By Rob Gilhooly
In an unexpected move, the Japanese Association of Zoos and Aquariums (JAZA) has confirmed it will stop its members from buying dolphins caught by drive fisheries in Taiji, Wakayama Prefecture.
JAZA was facing possible expulsion from the the World Association of Zoos and Aquariums (WAZA) after being suspended by the global body for allowing its members to take dolphins caught in Taiji, whose drive fisheries are renowned for what activists believe are inhumane hunting methods.
In an announcement May 20, JAZA said that during an emergency meeting all but three of its 152 members had voted on the issue of whether to stay in WAZA. Of those, 99 voted in favor of the motion, while 43 voted against it.
The statement added that the JAZA board had made the decision to “prohibit members from acquiring dolphins caught in the wild by drive fishing in Taiji” in order to ensure its WAZA membership remained intact. It also announced the banning the export and sale of dolphins caught in the hunts.
However, JAZA chairman Kazutoshi Arai was adamant that this announcement was far from being a condemnation of the Taiji drive fisheries. “The drive fisheries in Taiji are certainly not the brutal affairs indicated by WAZA,” he said in press conference. Right wing daily Sankei Shimbun referred to the drives as a “Japanese tradition.”
The decision was made in light of a WAZA announcement on April 23 that it had suspended JAZA from its membership roster after the two organizations had been unable to reach an agreement on issues involving JAZA member zoos and aquariums taking dolphins from the annual drives in Taiji, a coastal town in Wakayama Prefecture.
Also known as “killer cove,” the town was brought to international attention in 2009 following the release of The Cove, a documentary about the dolphin culls that went on to win an Oscar for best documentary in 2010.
According to WAZA executive director Gerald Dick shortly before the JAZA announcement, the Gland, Switzerland-based world body had made numerous attempts to stop Japanese aquariums from taking cetaceans from the Taiji drives, which are undertaken for several months each fall and frequently garner international criticism.
WAZA officials made an appeal in Tokyo as recently as last summer and again in November during WAZA’s annual international conference in New Delhi.
WAZA asserted that taking from the drives went against the organization’s codes regarding animal welfare.
According to a WAZA official Hyatt Antognini Amin, WAZA bylaws state that in the case of a suspension “the affected member may provide further information on the issues raised to the President within 30 days.”
After that, “the council must decide to lift the suspension or to expel the member concerned prior to the next administrative session,” she said. “This is when the final decision will be made to either expel them, in which case they will be removed from our website.”
Dick denied that WAZA had given Japan an ultimatum whereby it would have to cease purchasing dolphins caught in Taiji by May 21 or face expulsion. “There is a grace period which is between 30 days (after the suspension) and the next (WAZA) council meeting, which is in October,” he said.

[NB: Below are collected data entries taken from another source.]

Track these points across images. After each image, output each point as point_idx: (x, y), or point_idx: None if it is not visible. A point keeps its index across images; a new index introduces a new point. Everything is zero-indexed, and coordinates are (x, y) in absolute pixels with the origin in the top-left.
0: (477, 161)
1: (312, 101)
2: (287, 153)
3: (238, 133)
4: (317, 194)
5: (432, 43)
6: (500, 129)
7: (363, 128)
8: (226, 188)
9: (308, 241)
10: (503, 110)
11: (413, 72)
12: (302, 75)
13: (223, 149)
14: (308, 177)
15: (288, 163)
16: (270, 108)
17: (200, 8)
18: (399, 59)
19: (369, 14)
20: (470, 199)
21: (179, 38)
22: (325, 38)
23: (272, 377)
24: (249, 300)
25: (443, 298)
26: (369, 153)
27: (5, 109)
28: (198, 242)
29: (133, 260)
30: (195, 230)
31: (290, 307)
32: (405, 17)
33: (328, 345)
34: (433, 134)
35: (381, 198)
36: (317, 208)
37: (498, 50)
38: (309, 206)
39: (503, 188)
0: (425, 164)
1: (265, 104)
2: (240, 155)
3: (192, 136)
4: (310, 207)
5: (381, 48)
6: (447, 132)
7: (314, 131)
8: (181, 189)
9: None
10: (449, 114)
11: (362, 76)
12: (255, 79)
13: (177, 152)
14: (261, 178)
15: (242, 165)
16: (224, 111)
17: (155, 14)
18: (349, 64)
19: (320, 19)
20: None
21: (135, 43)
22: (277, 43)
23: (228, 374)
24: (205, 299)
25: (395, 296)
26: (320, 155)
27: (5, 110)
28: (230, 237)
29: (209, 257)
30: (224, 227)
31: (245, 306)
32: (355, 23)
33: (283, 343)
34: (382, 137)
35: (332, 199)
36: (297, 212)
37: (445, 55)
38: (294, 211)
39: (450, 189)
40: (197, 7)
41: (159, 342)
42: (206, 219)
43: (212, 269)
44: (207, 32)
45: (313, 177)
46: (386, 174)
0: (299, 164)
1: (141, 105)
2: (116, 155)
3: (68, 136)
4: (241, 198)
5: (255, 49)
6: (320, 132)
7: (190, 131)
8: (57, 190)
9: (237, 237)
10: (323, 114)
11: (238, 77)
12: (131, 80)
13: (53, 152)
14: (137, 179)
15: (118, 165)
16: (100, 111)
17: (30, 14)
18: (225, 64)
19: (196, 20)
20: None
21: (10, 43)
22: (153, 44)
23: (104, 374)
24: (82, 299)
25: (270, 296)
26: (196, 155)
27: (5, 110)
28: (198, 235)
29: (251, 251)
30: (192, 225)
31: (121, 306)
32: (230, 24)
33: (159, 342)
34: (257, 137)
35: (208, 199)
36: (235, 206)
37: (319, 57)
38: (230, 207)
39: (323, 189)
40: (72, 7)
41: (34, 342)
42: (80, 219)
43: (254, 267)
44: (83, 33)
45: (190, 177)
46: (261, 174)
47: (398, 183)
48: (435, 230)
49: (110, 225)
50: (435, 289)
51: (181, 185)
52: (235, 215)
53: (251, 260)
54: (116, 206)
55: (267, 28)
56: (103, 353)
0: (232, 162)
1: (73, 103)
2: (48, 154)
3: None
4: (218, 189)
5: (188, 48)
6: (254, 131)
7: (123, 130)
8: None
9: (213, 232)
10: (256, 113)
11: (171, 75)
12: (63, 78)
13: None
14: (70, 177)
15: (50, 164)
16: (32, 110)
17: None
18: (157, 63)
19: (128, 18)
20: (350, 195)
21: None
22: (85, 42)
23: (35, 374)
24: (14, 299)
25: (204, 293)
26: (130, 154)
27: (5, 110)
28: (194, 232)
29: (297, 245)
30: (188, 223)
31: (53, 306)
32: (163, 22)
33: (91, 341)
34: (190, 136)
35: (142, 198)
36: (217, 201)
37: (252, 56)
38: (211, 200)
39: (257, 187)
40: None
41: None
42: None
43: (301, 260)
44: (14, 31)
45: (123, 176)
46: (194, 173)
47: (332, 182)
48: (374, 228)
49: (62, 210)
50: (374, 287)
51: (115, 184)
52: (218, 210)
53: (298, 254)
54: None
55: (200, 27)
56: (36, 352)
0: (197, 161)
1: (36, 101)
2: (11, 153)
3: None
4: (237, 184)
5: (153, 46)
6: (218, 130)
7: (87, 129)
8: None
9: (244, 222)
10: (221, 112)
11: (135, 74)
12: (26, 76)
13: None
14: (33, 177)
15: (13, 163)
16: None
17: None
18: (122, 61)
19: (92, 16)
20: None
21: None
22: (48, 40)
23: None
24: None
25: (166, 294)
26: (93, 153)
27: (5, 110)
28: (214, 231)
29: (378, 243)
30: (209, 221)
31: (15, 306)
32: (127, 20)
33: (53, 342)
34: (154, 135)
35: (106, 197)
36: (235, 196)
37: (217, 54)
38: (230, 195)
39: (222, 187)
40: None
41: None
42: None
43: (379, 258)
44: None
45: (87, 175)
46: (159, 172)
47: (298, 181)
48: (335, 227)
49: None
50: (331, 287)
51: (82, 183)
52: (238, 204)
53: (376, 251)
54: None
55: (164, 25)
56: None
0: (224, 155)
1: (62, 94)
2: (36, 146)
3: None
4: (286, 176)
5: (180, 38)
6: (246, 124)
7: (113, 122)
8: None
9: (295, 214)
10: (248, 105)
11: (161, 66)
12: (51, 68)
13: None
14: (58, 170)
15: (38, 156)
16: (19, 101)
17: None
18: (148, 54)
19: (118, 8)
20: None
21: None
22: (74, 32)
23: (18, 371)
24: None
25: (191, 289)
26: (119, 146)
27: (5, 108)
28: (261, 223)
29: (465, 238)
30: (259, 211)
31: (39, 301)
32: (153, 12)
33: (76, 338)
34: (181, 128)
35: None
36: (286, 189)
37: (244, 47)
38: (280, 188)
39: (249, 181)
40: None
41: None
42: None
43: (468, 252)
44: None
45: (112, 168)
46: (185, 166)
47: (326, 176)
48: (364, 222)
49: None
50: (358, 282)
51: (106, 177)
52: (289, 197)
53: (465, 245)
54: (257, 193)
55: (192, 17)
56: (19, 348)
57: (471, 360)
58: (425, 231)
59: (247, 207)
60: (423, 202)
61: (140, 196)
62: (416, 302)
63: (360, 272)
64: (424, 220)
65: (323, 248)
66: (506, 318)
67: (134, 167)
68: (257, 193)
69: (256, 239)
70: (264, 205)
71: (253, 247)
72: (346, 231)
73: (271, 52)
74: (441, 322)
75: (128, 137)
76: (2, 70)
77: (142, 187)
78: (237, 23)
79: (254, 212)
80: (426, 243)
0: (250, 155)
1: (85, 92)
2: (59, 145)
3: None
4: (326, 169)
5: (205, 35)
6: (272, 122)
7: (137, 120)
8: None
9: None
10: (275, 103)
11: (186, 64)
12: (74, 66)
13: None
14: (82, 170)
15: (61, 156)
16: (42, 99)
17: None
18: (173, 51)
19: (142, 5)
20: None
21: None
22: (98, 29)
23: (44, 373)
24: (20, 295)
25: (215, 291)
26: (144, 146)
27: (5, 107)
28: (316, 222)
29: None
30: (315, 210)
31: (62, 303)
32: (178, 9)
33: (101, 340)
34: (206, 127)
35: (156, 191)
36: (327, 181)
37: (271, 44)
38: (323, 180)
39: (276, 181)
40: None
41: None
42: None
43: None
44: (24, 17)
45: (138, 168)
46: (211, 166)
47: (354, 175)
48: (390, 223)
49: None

Following the suspension in April, JAZA’s Kensho Nagai said the organization had explained its “circumstances” in some detail, but that WAZA had not been able to fully comprehend them. The method employed in Japan to catch dolphins is recognized by the Japanese government, he said. What’s more, the method used to catch dolphins that are used in Japan’s aquariums and zoos is very different than the one used to catch dolphins that are used for food, he added. “Despite this, the two methods are seen as being one and the same thing.”
Dolphins fished for aquariums “are handled with extreme care” and “are exposed to zero stress” by the Taiji fishermen, Nagai said.
Asked if WAZA had perhaps misunderstood JAZA’s explanation, Dick said: “We can only make a decision based on the info that’s given,” he said.
“This is an issue that has garnered attention around the world and we have been looking into the Taiji drive fisheries for 10 years, and concluded it was a violation of our codes regarding the welfare of animals.”
Dick was also critical of certain activist organizations – including one in Australia that is currently filing a lawsuit against Taiji – for spreading “false and misleading” information about the drives to gain attention in the media.
“Our focus is rather than going that route to focus on cooperation and building cooperation between all interested parties, he said. “It is much more constructive to do this because in the end we all have the same goal.”